Following the Meiji restoration, the village of Kasaoka was established within Oda District, Okayama with the creation of the modern municipalities system on June 1, 1889. It was raised to town status on October 23, 1891 and to city status on April 1, 1952. Due to its strong historical, cultural and economic ties with Fukuyama, proposals have been made for a merger between the two municipalities.

==Government==
Kasaoka has a mayor-council form of government with a directly elected mayor and a unicameral city council of 17 members. Kasaoka contributes two members to the Okayama Prefectural Assembly. In terms of national politics, the city is part of the Okayama 3rd district of the lower house of the Diet of Japan.

==Economy==
Kasaoka is located in the Seto Inland Sea Industrial Belt and together with neighboring Fukuyama was designated in 1964 as the "Bingo District Special Industrial Development Area". The city has a high concentration of heavy industry, notably related to JFE Steel, a major producer of crude steel in Japan. Agriculture, food processing are also major contributors to the local economy, although the traditional industries stone quarrying and production of pyrethrum are in decline due to competition from foreign sources. The city is also increasing a commuter town for neighboring Fukuyama and Kurashiki.

==Education==
Kasaoka has 18 public elementary schools and nine public junior high schools operated by the city government and one private junior high school. The city has four public high schools operated by the Okayama prefectural Board of Education.

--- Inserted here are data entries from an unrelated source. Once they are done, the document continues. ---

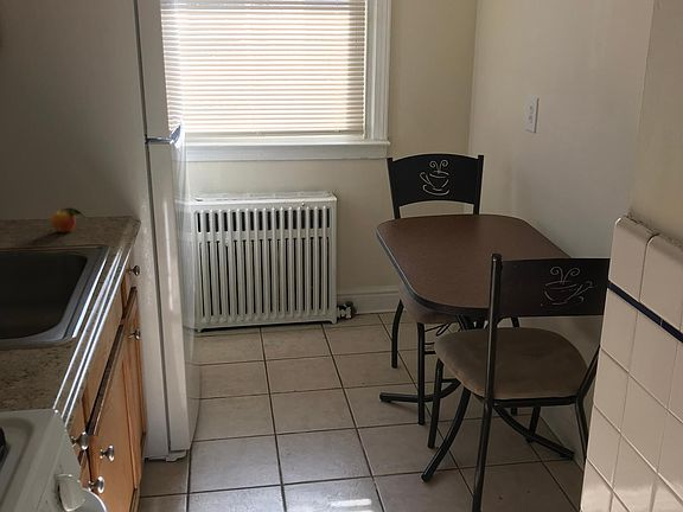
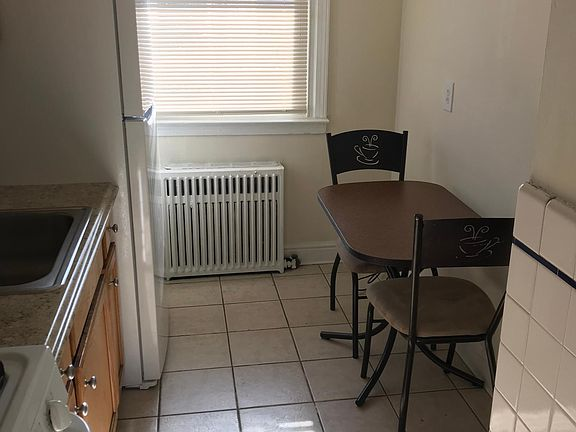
- fruit [51,206,90,233]
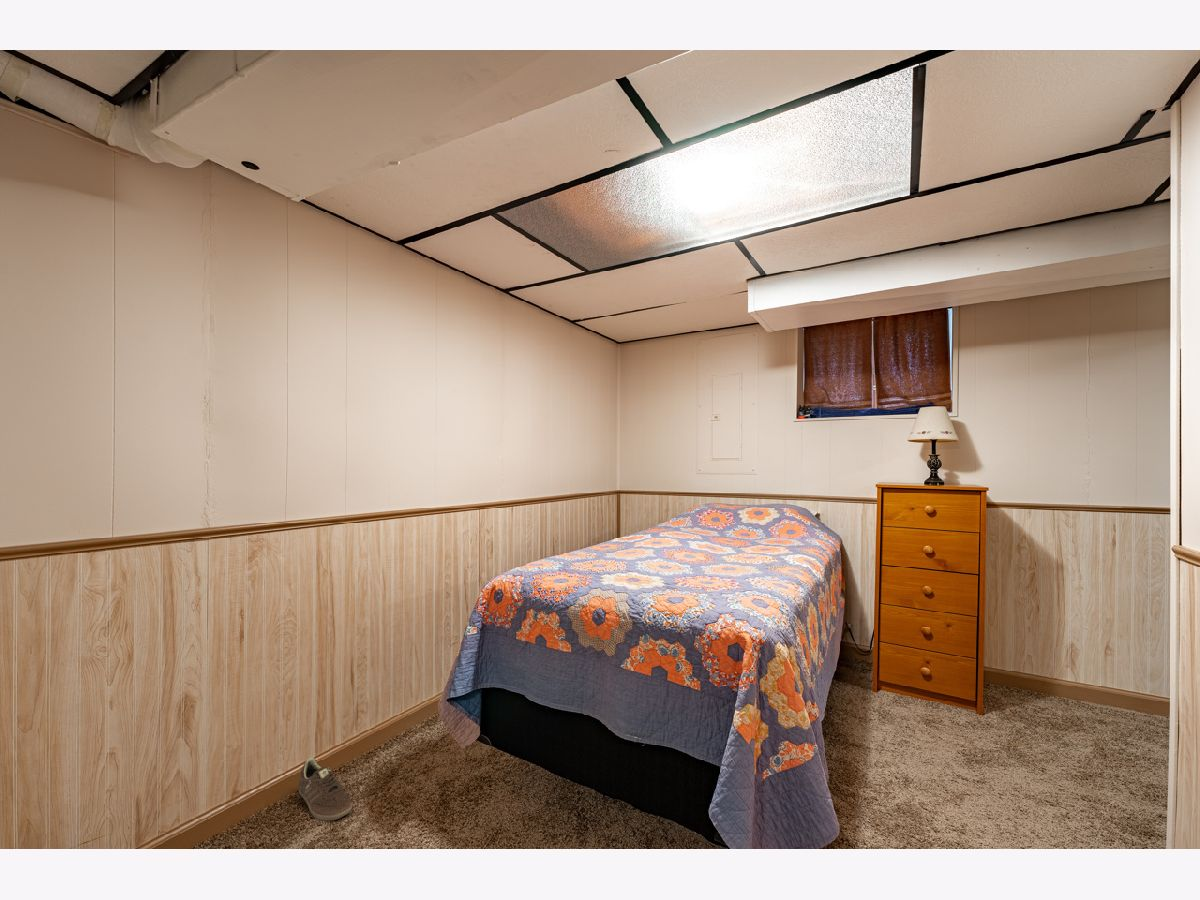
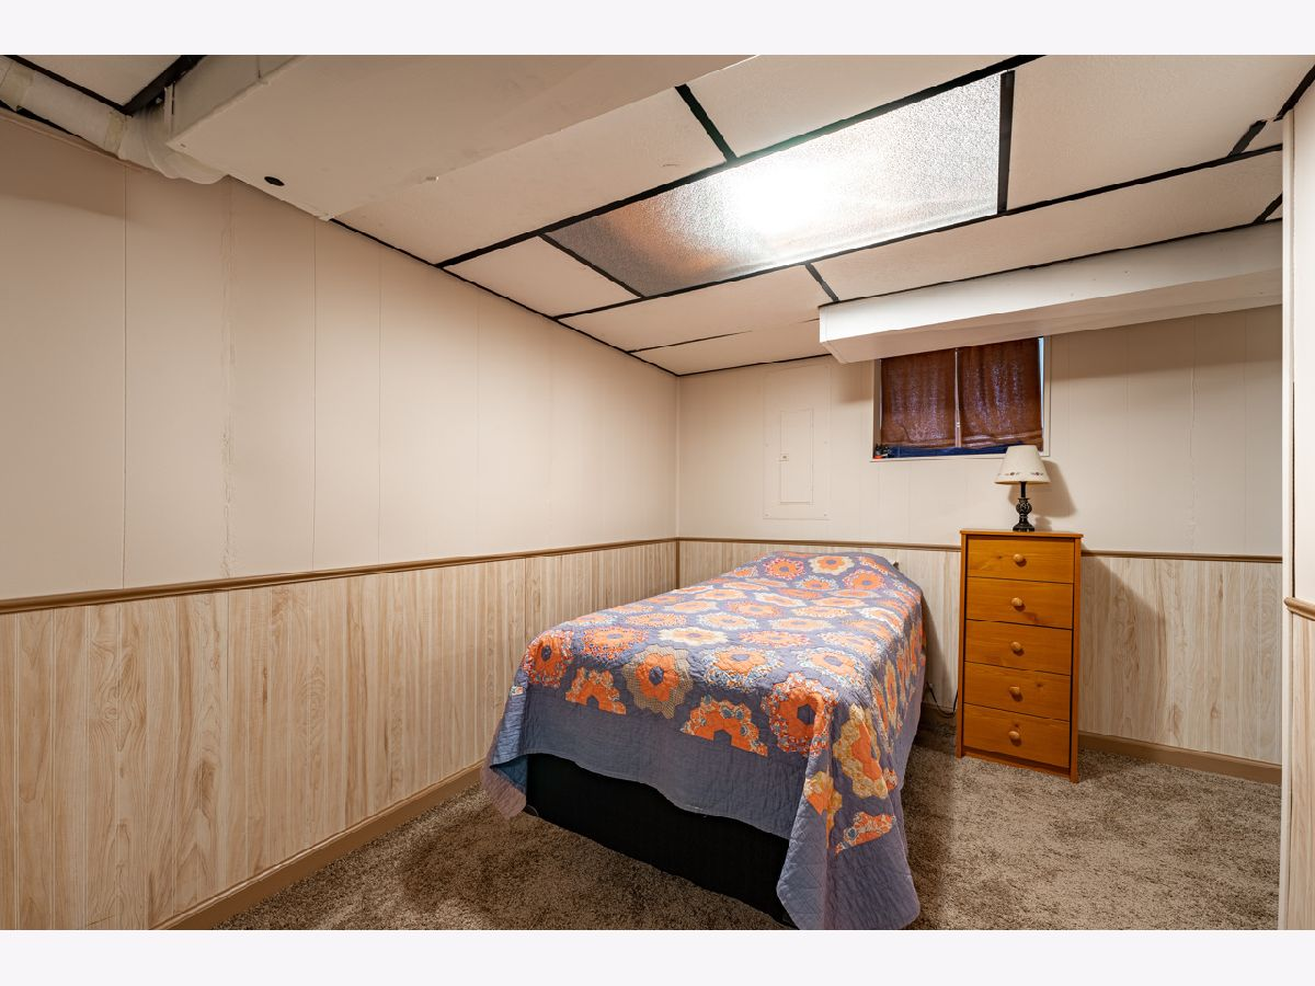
- sneaker [297,757,353,822]
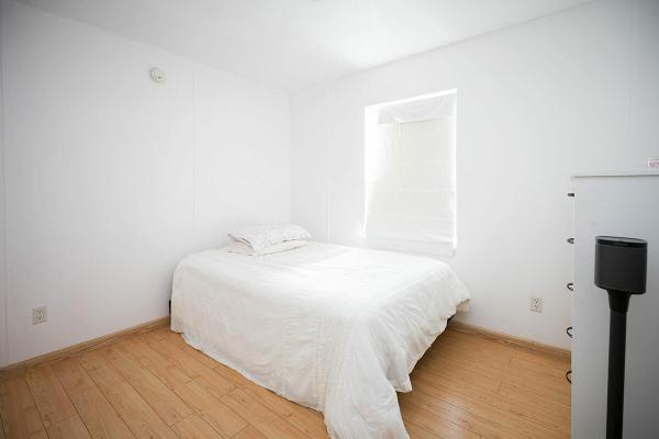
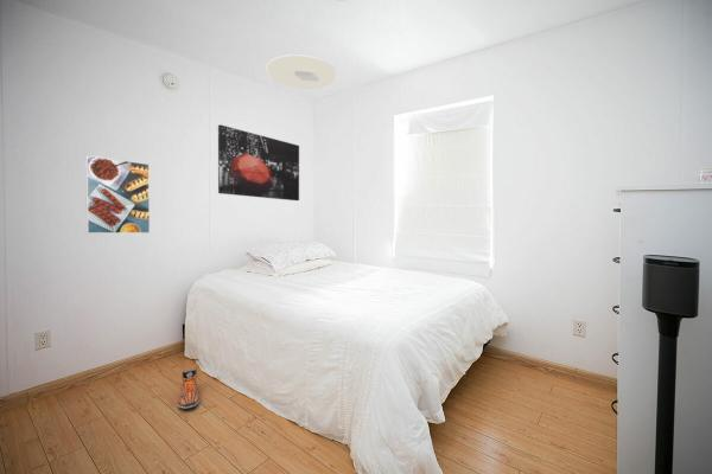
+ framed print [84,154,151,235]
+ sneaker [177,367,201,410]
+ wall art [217,123,300,201]
+ ceiling light [266,53,337,90]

The prefecture also operates one special education school for the disabled.

== Transportation ==
=== Railway ===
 JR West (JR West) - San'yō Main Line

=== Highways ===
- San'yō Expressway

==Sister cities==
Kasaoka is twinned with:
- USA Astoria, Oregon, United States
- Goseong County, South Korea
- Kota Bharu, Kelantan, Malaysia
- Mörbylånga, Sweden
- Ōda, Shimane, Japan

==Landmarks and local cultural facilities==
- Kasaoka is the location of a protected horseshoe crab breeding habitat and the city features a Horseshoe Crab Museum.
- Chikkyo Art Museum
- Tsukumo Shell Mound, National Historic Site
- In culinary terms, Kasaoka city is known for its abundance of sea food and a local specialty of chicken based ramen.

==Crime and safety==
The Asano-gumi yakuza syndicate is based in Kasaoka. The Asano-gumi is the only designated yakuza group based in Okayama Prefecture.